We’re working on the 2024 maturities now, even some of the ones beyond in 2025, 2026, and each one is bespoke, right? I think in general, we don’t really want to have band aid solutions, we want to have term. We’d like to get at least three to five years on each extension. We’re prepared if the economic arrangement is fair and balanced, we’re prepared to support the asset, whether that’s through a paydown or investing capital to lease up the building or maintain leasing. But it’s really bespoke situation by situation. But you can rest assured that literally every loan that’s maturing in the next couple of years, we have an active discussion with our lending counterparties. They appreciate that and we’ll generally work through those.
But again, most of those are – the lion’s share are non-recourse and they recognize that as well. So we collectively have to work to an appropriate solution. And as we’ve done to date, I think we will in the vast majority.
Operator: Thank you. And our next question today comes from Camille Bonnel with BoA. Please go ahead.
Camille Bonnel: Good morning. Just following up on the lines of questioning around the balance sheet. Can you update on us on your latest thoughts around this interest rate environment? How do you think about your revolver now that its spreads are tighter than some of the longer-term debt you can raise?
Michael Franco: Good morning, Camille. You’re talking about in terms of using our revolver?
Camille Bonnel: Yes.
Michael Franco: Yes. I mean, look, we’re not interest rate seers. If we were, we wouldn’t be doing the jobs we’re currently doing. I’m not sure anybody is an interest rate seer, by the way. But all we can do is, frankly, be respectful of the forward curve and budget our business based on that with some conservatism built in. So that’s how our cash plan is modelled. And I think you know our company, we’ve always managed our business with a healthier cash balance than almost every other company, certainly in our sector. And I think that serves us well right now. It gives us flexibility to deal with our bonds or anything else that comes up. We’re building PENN out of cash, as you know. So it appears like the fed is done or close to done, doesn’t mean that rates are going to come down in the next year.

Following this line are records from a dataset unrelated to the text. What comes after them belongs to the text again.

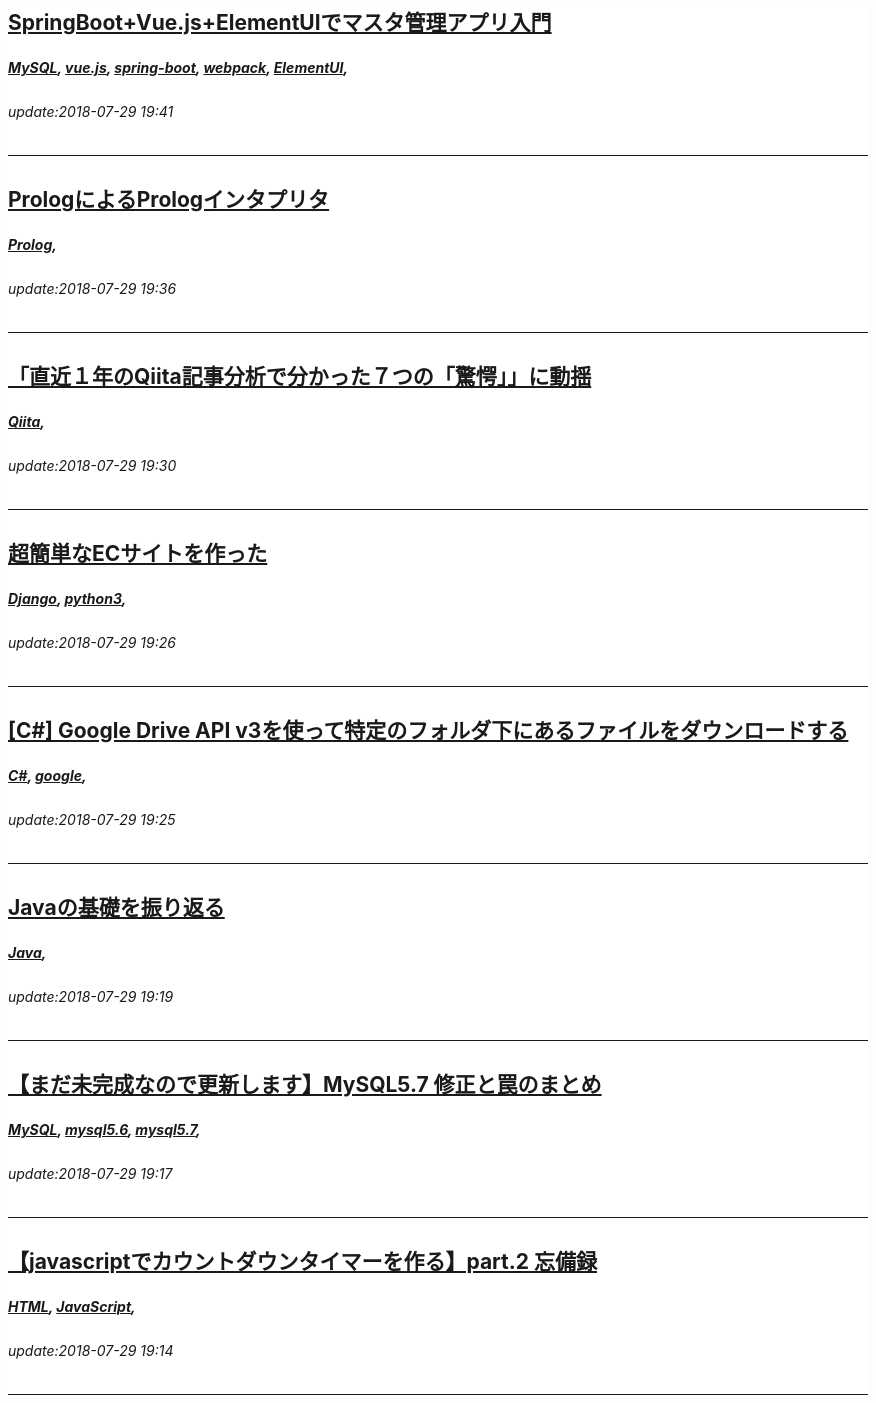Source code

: ## [SpringBoot+Vue.js+ElementUIでマスタ管理アプリ入門](https://qiita.com/shunp/items/abea7fa01e7a664c85da)
##### [MySQL](https://qiita.com/tags/MySQL), [vue.js](https://qiita.com/tags/vue.js), [spring-boot](https://qiita.com/tags/spring-boot), [webpack](https://qiita.com/tags/webpack), [ElementUI](https://qiita.com/tags/ElementUI), 
###### update:2018-07-29 19:41
---
## [PrologによるPrologインタプリタ](https://qiita.com/sym_num/items/9432829e94698c3bd466)
##### [Prolog](https://qiita.com/tags/Prolog), 
###### update:2018-07-29 19:36
---
## [「直近１年のQiita記事分析で分かった７つの「驚愕」」に動揺](https://qiita.com/kaizen_nagoya/items/b12746befa7af38a21fd)
##### [Qiita](https://qiita.com/tags/Qiita), 
###### update:2018-07-29 19:30
---
## [超簡単なECサイトを作った](https://qiita.com/kokoakuma/items/a2406517ee3230d9b783)
##### [Django](https://qiita.com/tags/Django), [python3](https://qiita.com/tags/python3), 
###### update:2018-07-29 19:26
---
## [[C#]  Google Drive API v3を使って特定のフォルダ下にあるファイルをダウンロードする](https://qiita.com/nori0__/items/dd5bbbf0b09ad58e40be)
##### [C#](https://qiita.com/tags/C#), [google](https://qiita.com/tags/google), 
###### update:2018-07-29 19:25
---
## [Javaの基礎を振り返る](https://qiita.com/murmurcactus/items/a6f3ffbf4dfb8e989103)
##### [Java](https://qiita.com/tags/Java), 
###### update:2018-07-29 19:19
---
## [【まだ未完成なので更新します】MySQL5.7 修正と罠のまとめ](https://qiita.com/SuguruOoki/items/ac674a9b9b663aba5cf3)
##### [MySQL](https://qiita.com/tags/MySQL), [mysql5.6](https://qiita.com/tags/mysql5.6), [mysql5.7](https://qiita.com/tags/mysql5.7), 
###### update:2018-07-29 19:17
---
## [【javascriptでカウントダウンタイマーを作る】part.2 忘備録](https://qiita.com/ryomaDsakamoto/items/d2ec7c02ec9ba48a2450)
##### [HTML](https://qiita.com/tags/HTML), [JavaScript](https://qiita.com/tags/JavaScript), 
###### update:2018-07-29 19:14
---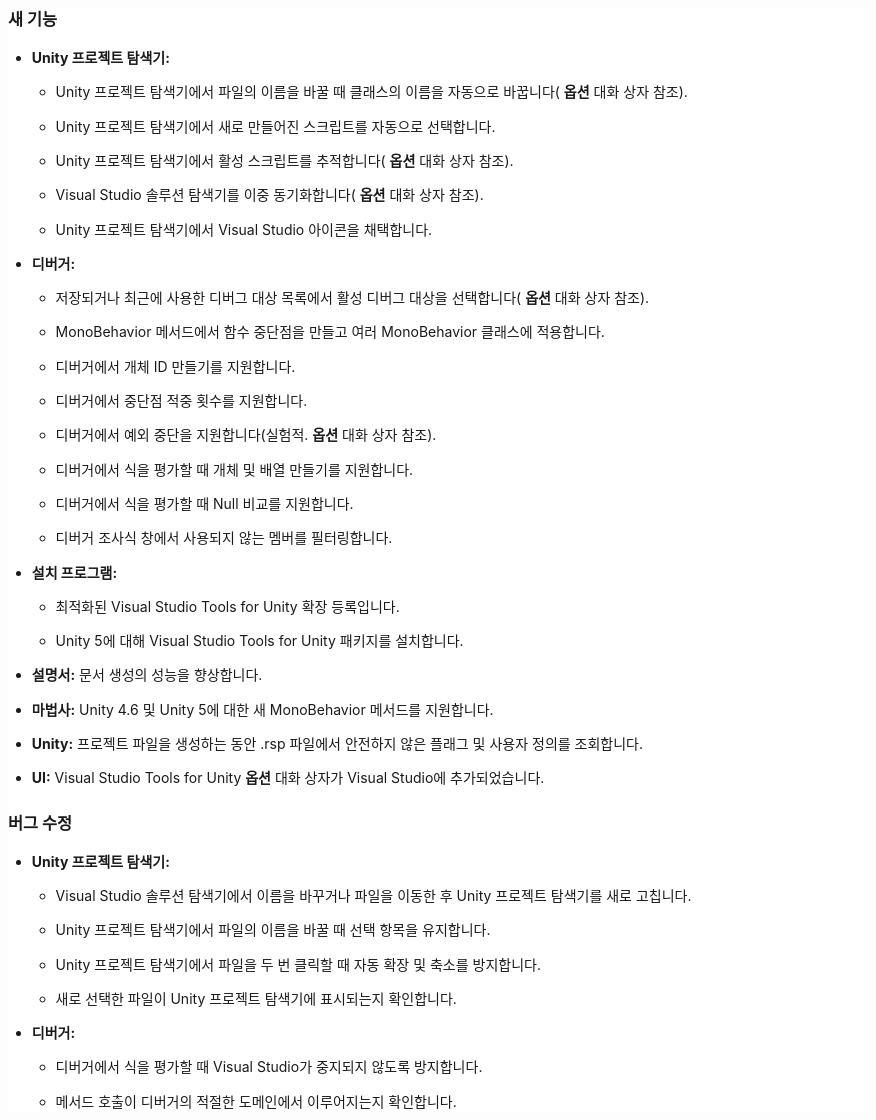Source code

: ### <a name="new-features"></a>새 기능

-   **Unity 프로젝트 탐색기:**

    -   Unity 프로젝트 탐색기에서 파일의 이름을 바꿀 때 클래스의 이름을 자동으로 바꿉니다( **옵션** 대화 상자 참조).

    -   Unity 프로젝트 탐색기에서 새로 만들어진 스크립트를 자동으로 선택합니다.

    -   Unity 프로젝트 탐색기에서 활성 스크립트를 추적합니다( **옵션** 대화 상자 참조).

    -   Visual Studio 솔루션 탐색기를 이중 동기화합니다( **옵션** 대화 상자 참조).

    -   Unity 프로젝트 탐색기에서 Visual Studio 아이콘을 채택합니다.

-   **디버거:**

    -   저장되거나 최근에 사용한 디버그 대상 목록에서 활성 디버그 대상을 선택합니다( **옵션** 대화 상자 참조).

    -   MonoBehavior 메서드에서 함수 중단점을 만들고 여러 MonoBehavior 클래스에 적용합니다.

    -   디버거에서 개체 ID 만들기를 지원합니다.

    -   디버거에서 중단점 적중 횟수를 지원합니다.

    -   디버거에서 예외 중단을 지원합니다(실험적. **옵션** 대화 상자 참조).

    -   디버거에서 식을 평가할 때 개체 및 배열 만들기를 지원합니다.

    -   디버거에서 식을 평가할 때 Null 비교를 지원합니다.

    -   디버거 조사식 창에서 사용되지 않는 멤버를 필터링합니다.

-   **설치 프로그램:**

    -   최적화된 Visual Studio Tools for Unity 확장 등록입니다.

    -   Unity 5에 대해 Visual Studio Tools for Unity 패키지를 설치합니다.

-   **설명서:** 문서 생성의 성능을 향상합니다.

-   **마법사:** Unity 4.6 및 Unity 5에 대한 새 MonoBehavior 메서드를 지원합니다.

-   **Unity:** 프로젝트 파일을 생성하는 동안 .rsp 파일에서 안전하지 않은 플래그 및 사용자 정의를 조회합니다.

-   **UI:** Visual Studio Tools for Unity **옵션** 대화 상자가 Visual Studio에 추가되었습니다.

### <a name="bug-fixes"></a>버그 수정

-   **Unity 프로젝트 탐색기:**

    -   Visual Studio 솔루션 탐색기에서 이름을 바꾸거나 파일을 이동한 후 Unity 프로젝트 탐색기를 새로 고칩니다.

    -   Unity 프로젝트 탐색기에서 파일의 이름을 바꿀 때 선택 항목을 유지합니다.

    -   Unity 프로젝트 탐색기에서 파일을 두 번 클릭할 때 자동 확장 및 축소를 방지합니다.

    -   새로 선택한 파일이 Unity 프로젝트 탐색기에 표시되는지 확인합니다.

-   **디버거:**

    -   디버거에서 식을 평가할 때 Visual Studio가 중지되지 않도록 방지합니다.

    -   메서드 호출이 디버거의 적절한 도메인에서 이루어지는지 확인합니다.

Eventually we think they will. But we have to continue to operate our business with rates staying at these levels. So we’re fortunate we have the cash balance. You’re right, we do have two revolvers, which gives us flexibility in how we do things. And so that’s clearly one of the tools that we can use. We will use to the extent we need to, whether it’s dealing with the 2025 bonds, although we’ve got two or three other options other than using the revolver there and dealing with any other maturities that come up. In general, our plan is not to use a lot of our revolver capacity to deal with our secured financing. Those are dealt with one by one. We’re going to deploy capital very judiciously on secured assets. And the revolver there, I would say, is more as a backstop for dealing with the unsecured bonds to the extent that there’s not a better alternative that we see.
Camille Bonnel: That’s helpful color. And specifically around the swaps and caps you have expiring next year, will you be letting those roll? And how should we think about the potential headwinds related to that?